** Dataset records follows **

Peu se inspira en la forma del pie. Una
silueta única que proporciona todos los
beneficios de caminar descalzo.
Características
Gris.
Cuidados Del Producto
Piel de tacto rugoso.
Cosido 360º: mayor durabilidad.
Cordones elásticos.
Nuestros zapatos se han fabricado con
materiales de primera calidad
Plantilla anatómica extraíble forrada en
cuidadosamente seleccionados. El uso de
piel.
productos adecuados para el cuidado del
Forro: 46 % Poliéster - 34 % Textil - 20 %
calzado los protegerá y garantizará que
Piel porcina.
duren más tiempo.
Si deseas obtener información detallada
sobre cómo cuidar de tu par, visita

** End of Dataset records **
** Dataset records follows **

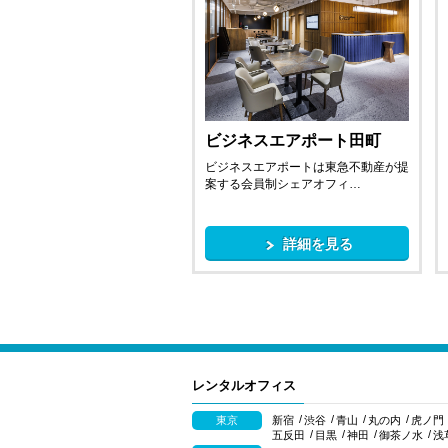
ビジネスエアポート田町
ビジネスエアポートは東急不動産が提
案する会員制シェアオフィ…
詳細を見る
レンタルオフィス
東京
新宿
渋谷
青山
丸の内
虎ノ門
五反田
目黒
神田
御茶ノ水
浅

** End of Dataset records **
** Dataset records follows **

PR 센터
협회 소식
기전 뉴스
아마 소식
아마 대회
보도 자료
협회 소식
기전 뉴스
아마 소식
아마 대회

** End of Dataset records **

Work instructions
The expected output is exactly the lines of the listing above between the line holding "materiales de primera calidad" and the line holding "sobre cómo cuidar de tu par, visita", inclusive.

The completed task
materiales de primera calidad
Plantilla anatómica extraíble forrada en
cuidadosamente seleccionados. El uso de
piel.
productos adecuados para el cuidado del
Forro: 46 % Poliéster - 34 % Textil - 20 %
calzado los protegerá y garantizará que
Piel porcina.
duren más tiempo.
Si deseas obtener información detallada
sobre cómo cuidar de tu par, visita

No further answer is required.